→ TEXT BLOCK
Make no mistake about it, administering an Employee Performance Evaluation is never easy. While the process of assessing employee performance may seem intimidating at first, they do become easier the more a manager does them.
Performance, including productivity and morale, go up significantly when managers empower employees with the constructive criticism and positive feedback they need to strive to be the best they can be for the betterment of the company.
This guide will help all managers to learn and/or improve upon the skill sets that are needed to perform accurate and effective employee assessments with the utmost professionalism throughout their careers.
The Beginnings of Modern Performance Management Principals
Performance management, as defined by the U.S. Office of Personnel Management, empowers employees of a company in improving all aspects that relate to the organization meeting its goals. The process of performance management is the driving force behind organizational effectiveness and involves several facets including:
- Work scheduling and laying out performance expectations.
- Monitoring and evaluating performance regularly.
- Educating workers on how to perform at their best.
- Incentivizing good performance and discouraging the bad.

→ WHAT YOU WILL DO
1. In the performance evaluation guide, which organization's definition of performance management is cited?
2. List every facet of the performance management process that the performance evaluation guide names.

→ PROVIDED DATA
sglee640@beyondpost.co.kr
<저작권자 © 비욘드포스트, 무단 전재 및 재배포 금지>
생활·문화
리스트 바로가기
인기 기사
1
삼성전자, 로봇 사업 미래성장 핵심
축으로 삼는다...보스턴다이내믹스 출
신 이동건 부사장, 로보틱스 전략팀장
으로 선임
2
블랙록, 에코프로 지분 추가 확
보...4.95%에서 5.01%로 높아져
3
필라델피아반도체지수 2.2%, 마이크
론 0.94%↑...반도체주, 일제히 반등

---

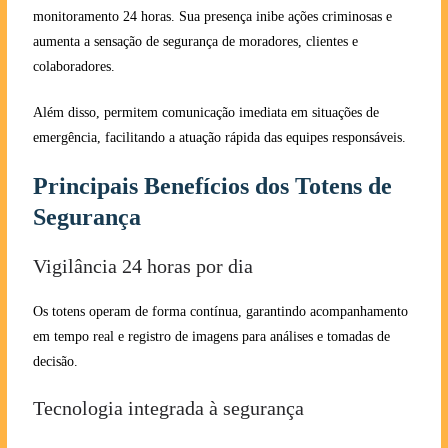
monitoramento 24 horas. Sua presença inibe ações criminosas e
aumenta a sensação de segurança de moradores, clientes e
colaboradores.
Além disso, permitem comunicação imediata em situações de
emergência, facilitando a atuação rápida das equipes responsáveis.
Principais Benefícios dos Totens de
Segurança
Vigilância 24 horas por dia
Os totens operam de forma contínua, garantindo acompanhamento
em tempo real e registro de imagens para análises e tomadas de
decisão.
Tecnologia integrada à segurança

* * *

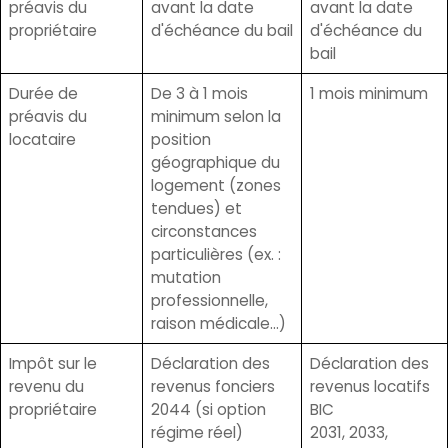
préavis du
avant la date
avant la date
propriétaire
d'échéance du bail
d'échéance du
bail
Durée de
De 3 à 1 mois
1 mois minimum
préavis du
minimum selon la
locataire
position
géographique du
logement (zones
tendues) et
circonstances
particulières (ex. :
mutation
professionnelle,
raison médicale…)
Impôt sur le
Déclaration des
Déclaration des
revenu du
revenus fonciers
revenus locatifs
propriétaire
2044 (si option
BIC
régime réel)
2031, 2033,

→ SOLUTIONS
1. The U.S. Office of Personnel Management.

2.
- Work scheduling and laying out performance expectations
- Monitoring and evaluating performance regularly
- Educating workers on how to perform at their best
- Incentivizing good performance and discouraging the bad